__SOURCE TEXT__
*** Begin section ***

When Agents Burn Money: Cost Control in Multi-Agent Systems
A single agent stuck between tool calls can quietly spend more in a weekend than your whole team does in a month. Here's why multi-agent costs spiral, what a runaway actually looks like, and the guardrails — and tools — that stop the bleeding.
Someone on a team we know shipped a tidy little multi-agent workflow on a Friday. Four agents, a couple of tools, a plan that looked airtight in the demo. They went home. The agents did not. One of them hit a verification step that never quite passed, asked a teammate agent to help, got handed the task back, and the two of them settled into a polite, infinite conversation. Eleven days later someone opened the billing console. The number was $47,000.
That story has been told enough times now that it's practically folklore, but the details barely matter because the shape is always the same. Nothing crashed. No alert that mattered fired in time. The system did exactly what it was told to do — keep working until the task is done — and the task was never done. The only thing that grew was the bill.
We've spent a lot of words on this site teaching people how to make agents work. This post is about the other half of the job, the half nobody demos: making them work affordably, and making sure that when they go wrong — and they will — they fail cheap instead of failing expensive. If you take one idea away, make it this: in an agentic system, cost is not a billing concern you reconcile at month-end. It's a reliability property you design in from the first line.
Agent costs don't add up. They multiply.
Here's the mental model that gets everyone in trouble. We spent two years with chatbots, and chatbots taught us that cost scales linearly: one user message, one model response, a predictable handful of tokens. Double the users, double the bill. Easy to reason about, easy to budget.
Agents broke that intuition. An agent doesn't answer once — it reasons, calls a tool, reads the result, reasons again, maybe spawns a helper, maybe retries. Every one of those decision points can branch, and every branch can carry the entire conversation so far with it. So spend doesn't accumulate one message at a time. It compounds at every step.
Each branch can spawn sub-agents and recursive calls, so spend compounds at every decision instead of adding up one message at a time.
The numbers people report bear this out. A multi-step agent routinely consumes 5× to 50× the tokens of a single chatbot turn for the same nominal task, and a single careless top-level request can trigger a workflow that burns 100× what you'd expect. The reason is structural, not a bug you can patch: autonomy means the system decides how much work to do, and a confused system decides to do a lot.
The State of FinOps 2026 found that 98% of FinOps practices now manage some form of AI spend — up from 31% just two years earlier. Inference, not training, is now the dominant line item. Agentic workloads are the reason the curve bent.
The anatomy of a spiral: stuck between tool calls
The classic blow-up isn't a sudden explosion — it's a slow, steady drip that never stops. An agent operates in a loop: think, act, observe, repeat, until some condition says done. The danger lives in that last clause. If the stop condition is never satisfied — a tool keeps returning something the model doesn't accept, a verification step keeps failing, a goal is subtly impossible — there's nothing else in the loop that says give up. The agent just keeps calling.

*** End section ***

__WORK REQUEST__
From the text on cost control in multi-agent systems, reproduce the passage from "When Agents Burn" up to and including "stop the bleeding.".

__RECORDS SHOWN__

*** Begin section ***

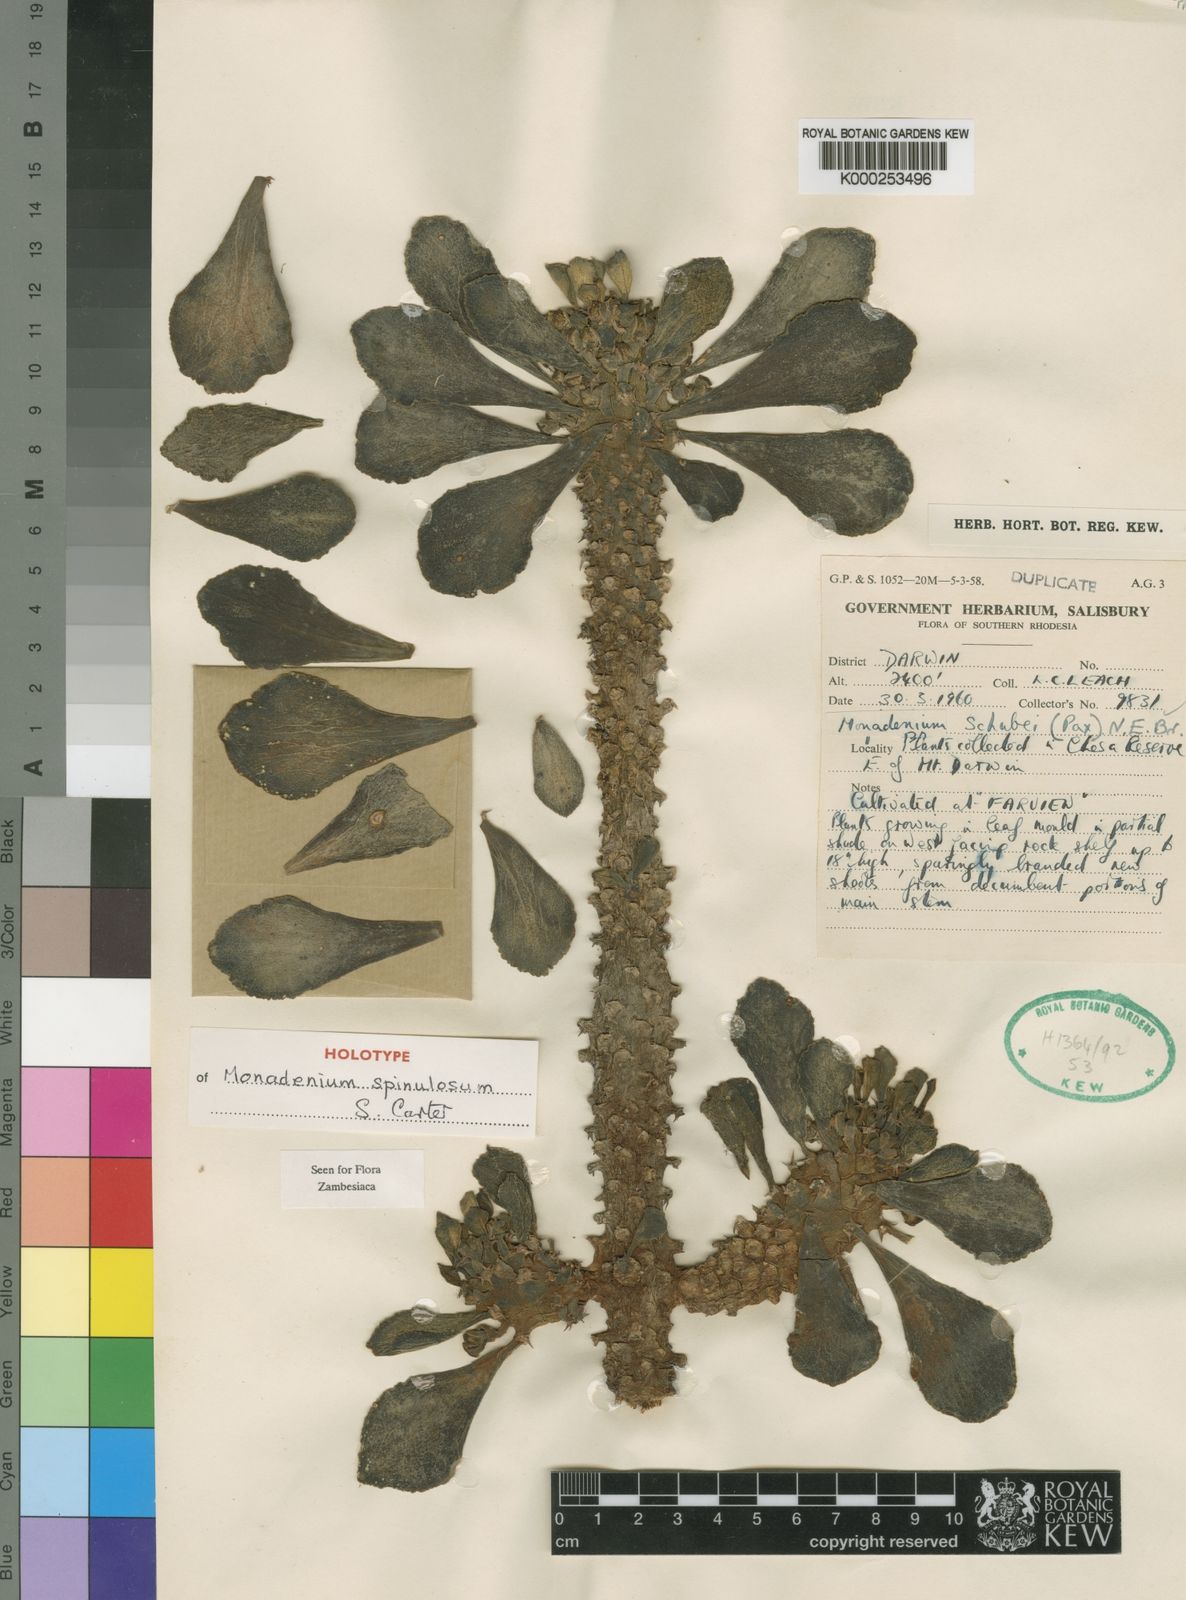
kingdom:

*** End section ***
*** Begin section ***

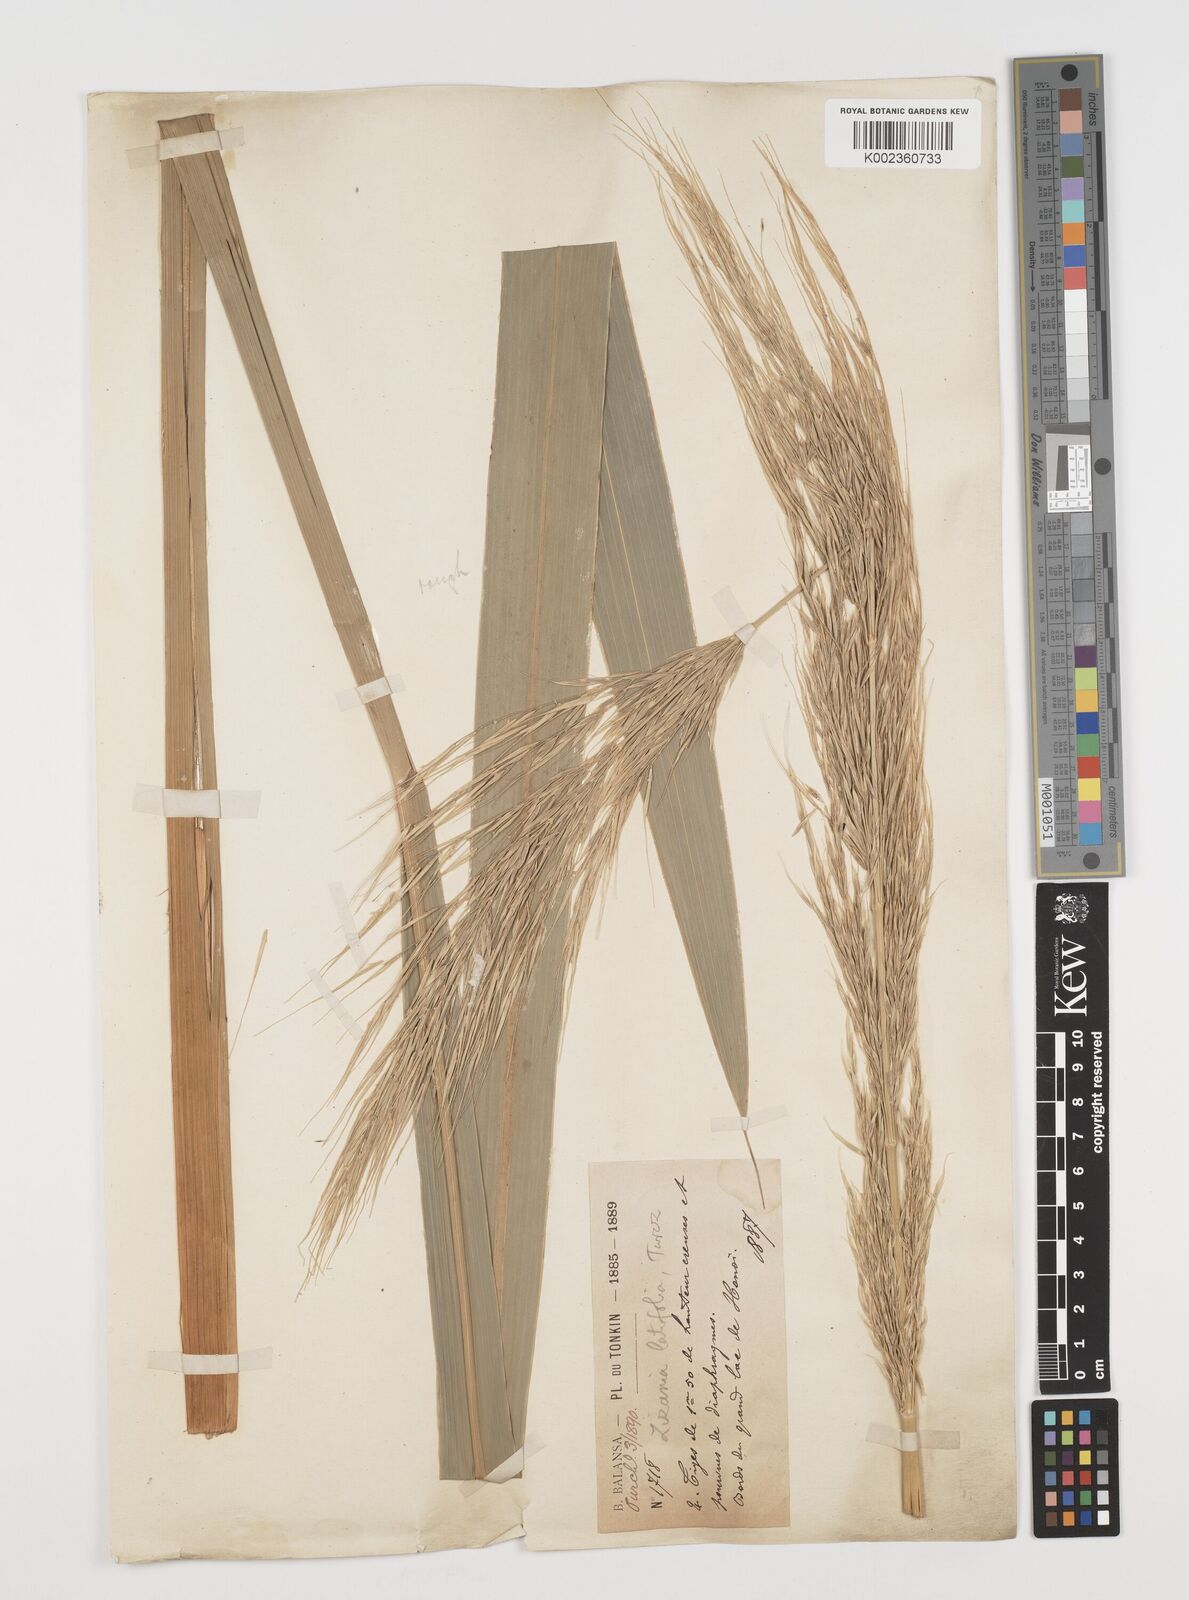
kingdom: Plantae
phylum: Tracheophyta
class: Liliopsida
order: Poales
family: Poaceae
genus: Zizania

*** End section ***

__EXERCISE RESULT__
When Agents Burn Money: Cost Control in Multi-Agent Systems
A single agent stuck between tool calls can quietly spend more in a weekend than your whole team does in a month. Here's why multi-agent costs spiral, what a runaway actually looks like, and the guardrails — and tools — that stop the bleeding.